*** Opening of Passage shown ***

WI: Native Africans Domesticated Elephants

What if native sub-saharan Africans were able to domesticate the African Elephant?

Elephants meet most requirements for domestication, being herbivores, can graze on tree leaves around human settlements and can be tamed to be ridden.

So if the African did in BCE times, what effects would this POD have on farming, warfare, population demographics, urbanization and future European colonization?
 

GeographyDude

Gone Fishin'
More large irrigation projects for starters, and stored military assets.

And I'm assuming you mean the wooly mammoths?
 
Elephants meet most requirements for domestication, being herbivores, can graze on tree leaves around human settlements and can be tamed to be ridden.

as well as being easy to breed, with short pregnancy and needing just few years to reach reproductive age ;)

I would call ASB, nobody ever domesticated any of the extant elephant species.

*** Close of Passage shown ***

The task
Please retype the forum thread on African elephant domestication above in full, exactly as it appears.

*** Opening of Exercise data ***

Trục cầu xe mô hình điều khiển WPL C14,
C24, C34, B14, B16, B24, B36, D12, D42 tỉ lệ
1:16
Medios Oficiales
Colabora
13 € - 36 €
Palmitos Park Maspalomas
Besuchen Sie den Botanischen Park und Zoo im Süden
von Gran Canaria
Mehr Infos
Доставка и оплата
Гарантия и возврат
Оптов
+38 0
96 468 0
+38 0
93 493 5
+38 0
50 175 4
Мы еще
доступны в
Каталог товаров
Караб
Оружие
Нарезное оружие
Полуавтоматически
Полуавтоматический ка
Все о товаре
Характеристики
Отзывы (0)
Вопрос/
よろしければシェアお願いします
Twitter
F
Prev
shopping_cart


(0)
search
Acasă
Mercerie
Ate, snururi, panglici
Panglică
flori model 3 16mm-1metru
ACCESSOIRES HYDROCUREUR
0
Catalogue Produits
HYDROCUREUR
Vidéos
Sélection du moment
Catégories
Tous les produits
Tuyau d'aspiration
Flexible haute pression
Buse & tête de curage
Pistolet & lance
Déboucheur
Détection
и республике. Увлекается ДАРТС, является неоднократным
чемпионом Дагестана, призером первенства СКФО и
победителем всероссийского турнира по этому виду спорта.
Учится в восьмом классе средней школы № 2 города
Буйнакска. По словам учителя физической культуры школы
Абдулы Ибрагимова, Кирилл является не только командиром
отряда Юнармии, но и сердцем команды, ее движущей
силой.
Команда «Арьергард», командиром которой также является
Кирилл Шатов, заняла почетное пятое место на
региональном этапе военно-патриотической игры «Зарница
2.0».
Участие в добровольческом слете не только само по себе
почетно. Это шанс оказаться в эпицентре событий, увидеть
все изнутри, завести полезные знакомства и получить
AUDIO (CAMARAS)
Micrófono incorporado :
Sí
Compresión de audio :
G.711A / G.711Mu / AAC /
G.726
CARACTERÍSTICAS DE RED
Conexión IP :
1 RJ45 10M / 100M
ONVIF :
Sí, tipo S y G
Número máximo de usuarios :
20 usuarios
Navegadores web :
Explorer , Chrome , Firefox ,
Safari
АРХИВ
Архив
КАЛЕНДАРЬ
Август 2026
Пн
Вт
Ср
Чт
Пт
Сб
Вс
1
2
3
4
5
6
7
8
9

*** Close of Exercise data ***

Written solution
WI: Native Africans Domesticated Elephants

What if native sub-saharan Africans were able to domesticate the African Elephant?

Elephants meet most requirements for domestication, being herbivores, can graze on tree leaves around human settlements and can be tamed to be ridden.

So if the African did in BCE times, what effects would this POD have on farming, warfare, population demographics, urbanization and future European colonization?
 

GeographyDude

Gone Fishin'
More large irrigation projects for starters, and stored military assets.

And I'm assuming you mean the wooly mammoths?
 
Elephants meet most requirements for domestication, being herbivores, can graze on tree leaves around human settlements and can be tamed to be ridden.

as well as being easy to breed, with short pregnancy and needing just few years to reach reproductive age ;)

I would call ASB, nobody ever domesticated any of the extant elephant species.